Weeks after his surprise victory over Hillary Clinton, most statements about the future policies of a Donald Trump administration may as well be punctuated by gaudy gilded question marks. Will Trump abolish the EPA? Force Mitt Romney to apologize, third grader style, for saying mean things about Donald Trump earlier in the campaign? Will the new President-Elect be able to untangle himself from his many conflicts of interest? That same uncertainty also applies to sexual assault on college campuses, and whether or not the incoming administration has considered it at all.
It’s not unreasonable for sexual assault advocates to worry that a cabinet of Trump appointees might undo some of the work advocacy groups have done in recent years to hold colleges and universities accountable for unaddressed problems on campus. Trump famously bragged about committing sexual assault, was accused of sexual assault, and claimed at a speech at historic Gettysburg that he’d sue the women accusing him of the sort of sexual assault he bragged on tape about committing.
Alyssa Peterson, a policy and advocacy coordinator for the organization Know Your IX, which works with both the government and on-the-ground activists to pressure colleges and universities to crack down harder on issues that threaten equality in education, is bracing for uncertainty. “We don’t know what’s going to happen,” she told The Daily Beast. “We’ve been hearing a lot of conflicting reports.”
Samantha Harris, director of policy research at the Foundation for Individual Rights in Education (FIRE), also has no idea what to expect. “Any talk of what will happen now is pure speculation.” she said. “But we will reach out to work with the Trump administration as we did with the Obama administration.”
Future Attorney General Jeff Sessions did not seem to understand as recently as last month what the legal definition of sexual assault is. While there’s not much out there about incoming Secretary of Education Betsy DeVos’s views on how campuses should best handle sexual assault cases—in fact, Betsy DeVos has no experience working with higher education—others in Trump’s inner circle would understandably cause alarm. After all, the Trump White House now includes Steve Bannon, former head of Breitbart News, a website that once spent weeks and thousands of words trying to debunk an anecdote about date rape from Lena Dunham’s memoirs. (A cursory Googling shows that the only rape claims to which Breitbart seems to give credence are those against Bill Clinton or non-European migrants.)
As it stands, colleges and universities are legally barred from discriminating against students on the basis of sex, as set forth by Title IX, legislation signed into action by President Richard Nixon. In 2011, a Dear Colleague letter signed by Secretary of Education Arne Duncan and Vice President Joe Biden further clarified that “The sexual harassment of students, including sexual violence, interferes with students' right to receive an education free from discrimination and, in the case of sexual violence, is a crime.” In other words, institutions that leave issues of sexual assault on campus unchecked could be creating a discriminatory experience for students.
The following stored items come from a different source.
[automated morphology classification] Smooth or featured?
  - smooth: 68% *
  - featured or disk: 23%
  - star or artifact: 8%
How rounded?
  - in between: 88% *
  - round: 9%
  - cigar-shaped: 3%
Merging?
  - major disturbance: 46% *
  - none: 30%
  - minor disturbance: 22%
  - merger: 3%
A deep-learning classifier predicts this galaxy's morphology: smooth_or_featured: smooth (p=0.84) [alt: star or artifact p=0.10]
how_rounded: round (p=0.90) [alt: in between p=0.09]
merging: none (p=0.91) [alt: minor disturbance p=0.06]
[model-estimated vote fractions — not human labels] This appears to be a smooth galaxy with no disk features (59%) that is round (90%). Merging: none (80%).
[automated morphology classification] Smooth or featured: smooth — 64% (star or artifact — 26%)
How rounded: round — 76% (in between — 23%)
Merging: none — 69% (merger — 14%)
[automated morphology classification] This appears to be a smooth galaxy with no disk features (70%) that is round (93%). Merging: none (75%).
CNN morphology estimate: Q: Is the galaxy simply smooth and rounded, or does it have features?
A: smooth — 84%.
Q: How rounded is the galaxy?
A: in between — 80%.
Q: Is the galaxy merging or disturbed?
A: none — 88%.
In addition, the letter mandates that schools investigating claims of sexual harassment and violence must apply a “preponderance of evidence” standard in determining whether or not the violation occurred. Put simply, the amount of evidence that exists on one side or the other doesn’t matter; schools must rule based on what they think probably happened. Schools that didn’t comply with standards set forth in the letter risk investigation and loss of funds, not to mention embarrassment.
In recent years, dozens of schools faced investigations from the Department of Education, and the reputational cost that comes along with it. No parent wants to pay $40,000 a year to send their kid to Rape University; no alum wants to open their pocketbooks to a school known for its incredible study abroad and sweeping rape apologia programs. To protect against this, some colleges and universities have put their own systems in place to assure that students who claim they’ve been sexually harassed and abused are accommodated. At the same time, universal application of the preponderance of evidence standard laid out by the Dear Colleague Letter has proven problematic for those accused of sexual assault and those concerned with due process.
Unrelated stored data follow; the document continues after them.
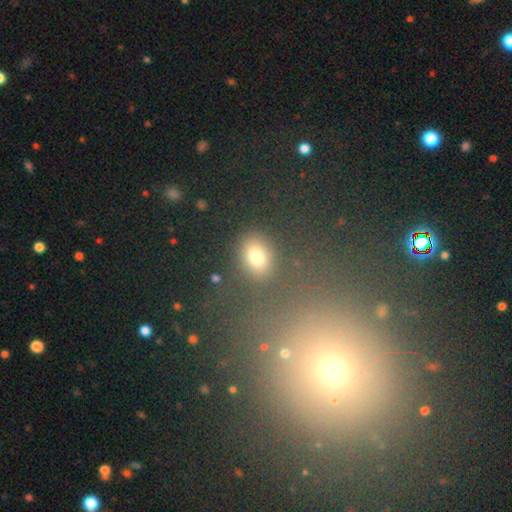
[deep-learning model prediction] Overall: smooth (75%). How rounded: in between (57%; round 40%). Merging: none (82%).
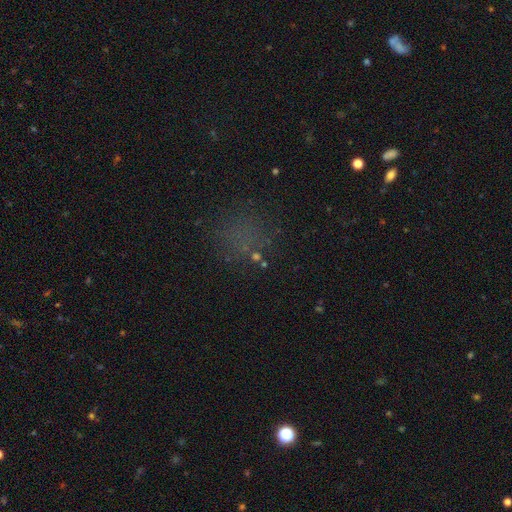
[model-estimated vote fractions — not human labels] A smooth galaxy with no disk features (41%, tied with star or artifact).

Vote fractions:
- Smooth or featured? smooth: 41% (tied) / star or artifact: 41% (tied) / featured or disk: 18%
- Merging? none: 63% / major disturbance: 17% / minor disturbance: 14% / merger: 6%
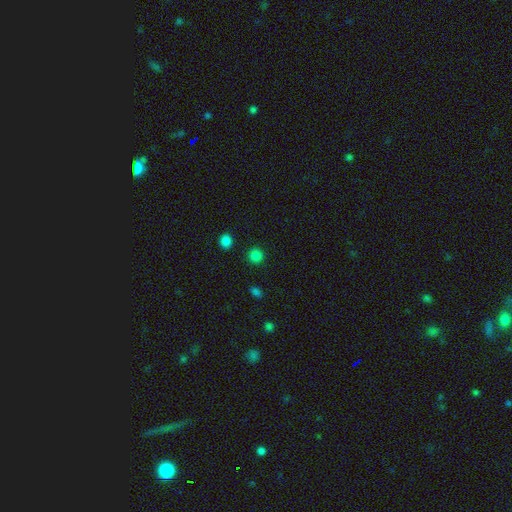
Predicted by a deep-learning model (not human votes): This is clearly a smooth galaxy (83%). How rounded: clearly round (93%). Merging: clearly none (91%).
The FIRE’s Harris said, “The pressure that [the Office of Civil Rights] has brought to bear on schools has led to many schools to change their processes that make it easier for them to find students guilty without regard to whether or not they’re actually guilty or not.” Harris believes that applying a higher standard to sexual harassment hearings on college campuses provides a more reliable outcome, which is beneficial to both the accuser and the accused. In an ideal world, Harris notes, the Trump administration would work with organizations like FIRE to clarify how to more fairly serve the needs of both accusers and the accused, in much the same way similar clarifications were issued regarding campus free speech in 1997, 2001, and 2003.
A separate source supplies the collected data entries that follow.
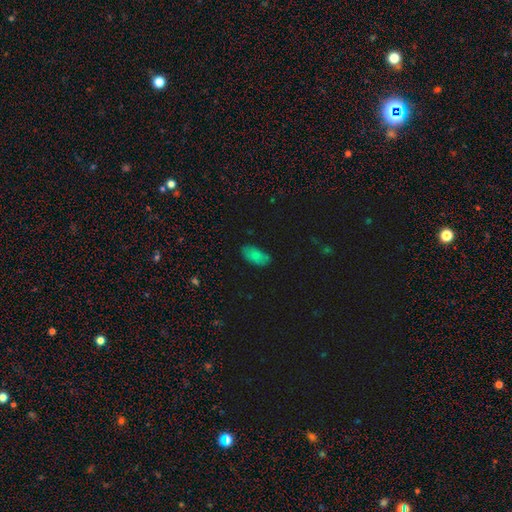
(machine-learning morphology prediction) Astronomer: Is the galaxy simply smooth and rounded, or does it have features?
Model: smooth — 80%.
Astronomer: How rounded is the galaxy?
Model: in between — 93%.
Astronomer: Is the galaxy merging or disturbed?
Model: none — 78%.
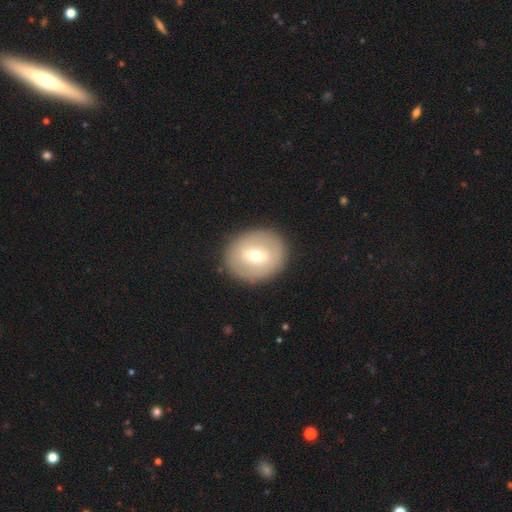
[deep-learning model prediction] A smooth galaxy with no disk features (47%).

Vote fractions:
- Smooth or featured? smooth: 47% / featured or disk: 46% / star or artifact: 7%
- Merging? none: 87% / minor disturbance: 9% / major disturbance: 3% / merger: 1%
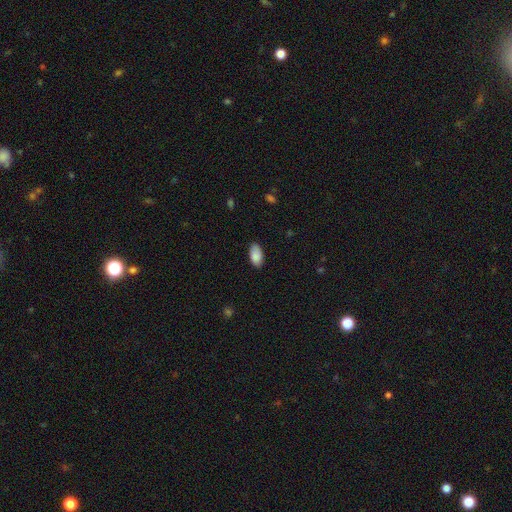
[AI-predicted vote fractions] Q: Smooth or featured?
A: smooth (88%); runner-up: star or artifact (7%)
Q: How rounded?
A: in between (95%); runner-up: round (3%)
Q: Merging?
A: none (81%); runner-up: minor disturbance (15%)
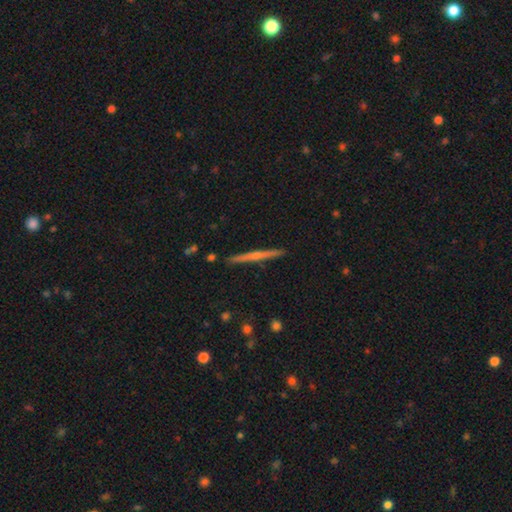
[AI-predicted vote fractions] This is likely a featured or disk galaxy (65%). It is clearly viewed edge-on (98%). Edge-on bulge: possibly rounded (59%). Merging: clearly none (92%).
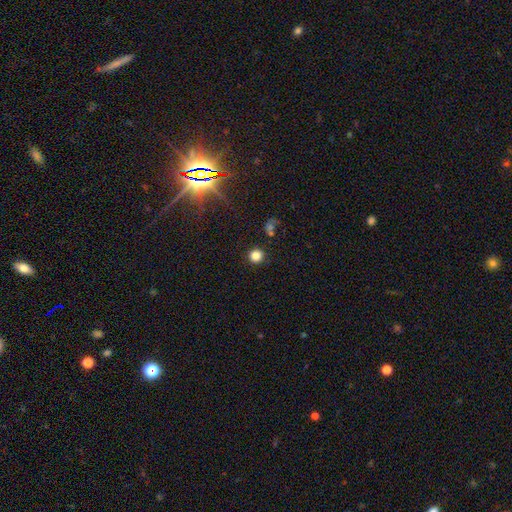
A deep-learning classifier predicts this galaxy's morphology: This appears to be a smooth galaxy with no disk features (81%) that is round (94%). Merging: none (88%).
The debate over campus sexual assault hasn’t calmed since it began dominating headlines; if anything, it’s only intensified. Things are not likely to become less messy just because the new AG doesn’t know what sexual assault is, or because the new head of the Department of Education has no professional experience in higher education.
Every few months, one side of the debate or the other rallies behind a news story that embodies its respective concerns, each adding to the arsenal of shorthand shouted in debates that get nowhere. Earlier this year, former Columbia student Paul Nungesser filed a lawsuit against Columbia University after classmate Emma Sulkowicz accused him of rape and turned the mattress where her alleged assault took place into her senior art project, demonstrating how ill-equipped some colleges are to effectively handle complicated rape cases under the current system. This summer, the case of Brock Turner, a Stanford swimmer convicted of three counts of felony sexual assault and given only six months in jail tragically demonstrated how the justice system fails rape victims to the point that turning to the legal system sometimes seems like more trouble than it’s worth. Just weeks ago, a jury found that Rolling Stone and Sabrina Rubin Erdley had defamed a University of Virginia administrator in a debunked story of a gang rape, a stern reminder that sometimes people lie about unthinkable things. On the same day, former Vanderbilt football player Brandon Vandenburg was sentenced to 17 years in prison for raping an unconscious classmate, encouraging his teammates to do the same, and emailing a video of the assault to acquaintances, a horrifying case proving there’s something metastatic and unaddressed in current campus culture.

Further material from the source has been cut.